==== Provided entries ====

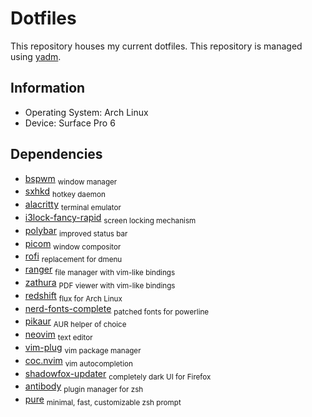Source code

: # Dotfiles
This repository houses my current dotfiles. This repository is managed using [yadm](https://github.com/TheLocehiliosan/yadm).

## Information

* Operating System: Arch Linux
* Device: Surface Pro 6

## Dependencies

* [bspwm](https://github.com/baskerville/bspwm) <sub>window manager</sub>
* [sxhkd](https://github.com/baskerville/sxhkd) <sub>hotkey daemon</sub>
* [alacritty](https://github.com/alacritty/alacritty) <sub>terminal emulator</sub>
* [i3lock-fancy-rapid](https://github.com/yvbbrjdr/i3lock-fancy-rapid) <sub>screen locking mechanism</sub>
* [polybar](https://github.com/jaagr/polybar) <sub>improved status bar</sub>
* [picom](https://github.com/yshui/picom) <sub>window compositor</sub>
* [rofi](https://github.com/DaveDavenport/rofi) <sub>replacement for dmenu</sub>
* [ranger](https://github.com/ranger/ranger) <sub>file manager with vim-like bindings</sub>
* [zathura](https://git.pwmt.org/pwmt/zathura-pdf-mupdf) <sub>PDF viewer with vim-like bindings</sub>
* [redshift](https://github.com/jonls/redshift) <sub>flux for Arch Linux</sub>
* [nerd-fonts-complete](https://github.com/ryanoasis/nerd-fonts) <sub>patched fonts for powerline</sub>
* [pikaur](https://github.com/actionless/pikaur) <sub>AUR helper of choice</sub>
* [neovim](https://github.com/neovim/neovim) <sub>text editor</sub>
* [vim-plug](https://github.com/junegunn/vim-plug) <sub>vim package manager</sub>
* [coc.nvim](https://github.com/neoclide/coc.nvim) <sub>vim autocompletion</sub>
* [shadowfox-updater](https://github.com/overdodactyl/ShadowFox) <sub>completely dark UI for Firefox</sub>
* [antibody](https://github.com/getantibody/antibody) <sub>plugin manager for zsh</sub>
* [pure](https://github.com/sindresorhus/pure) <sub>minimal, fast, customizable zsh prompt</sub>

====

▶ [Work instructions]: Return the material exactly as written, except for any pictures it holds.

▶ [Response area]:
Source code

: # Dotfiles
This repository houses my current dotfiles. This repository is managed using [yadm](https://github.com/TheLocehiliosan/yadm).

## Information

* Operating System: Arch Linux
* Device: Surface Pro 6

## Dependencies

* [bspwm](https://github.com/baskerville/bspwm) <sub>window manager</sub>
* [sxhkd](https://github.com/baskerville/sxhkd) <sub>hotkey daemon</sub>
* [alacritty](https://github.com/alacritty/alacritty) <sub>terminal emulator</sub>
* [i3lock-fancy-rapid](https://github.com/yvbbrjdr/i3lock-fancy-rapid) <sub>screen locking mechanism</sub>
* [polybar](https://github.com/jaagr/polybar) <sub>improved status bar</sub>
* [picom](https://github.com/yshui/picom) <sub>window compositor</sub>
* [rofi](https://github.com/DaveDavenport/rofi) <sub>replacement for dmenu</sub>
* [ranger](https://github.com/ranger/ranger) <sub>file manager with vim-like bindings</sub>
* [zathura](https://git.pwmt.org/pwmt/zathura-pdf-mupdf) <sub>PDF viewer with vim-like bindings</sub>
* [redshift](https://github.com/jonls/redshift) <sub>flux for Arch Linux</sub>
* [nerd-fonts-complete](https://github.com/ryanoasis/nerd-fonts) <sub>patched fonts for powerline</sub>
* [pikaur](https://github.com/actionless/pikaur) <sub>AUR helper of choice</sub>
* [neovim](https://github.com/neovim/neovim) <sub>text editor</sub>
* [vim-plug](https://github.com/junegunn/vim-plug) <sub>vim package manager</sub>
* [coc.nvim](https://github.com/neoclide/coc.nvim) <sub>vim autocompletion</sub>
* [shadowfox-updater](https://github.com/overdodactyl/ShadowFox) <sub>completely dark UI for Firefox</sub>
* [antibody](https://github.com/getantibody/antibody) <sub>plugin manager for zsh</sub>
* [pure](https://github.com/sindresorhus/pure) <sub>minimal, fast, customizable zsh prompt</sub>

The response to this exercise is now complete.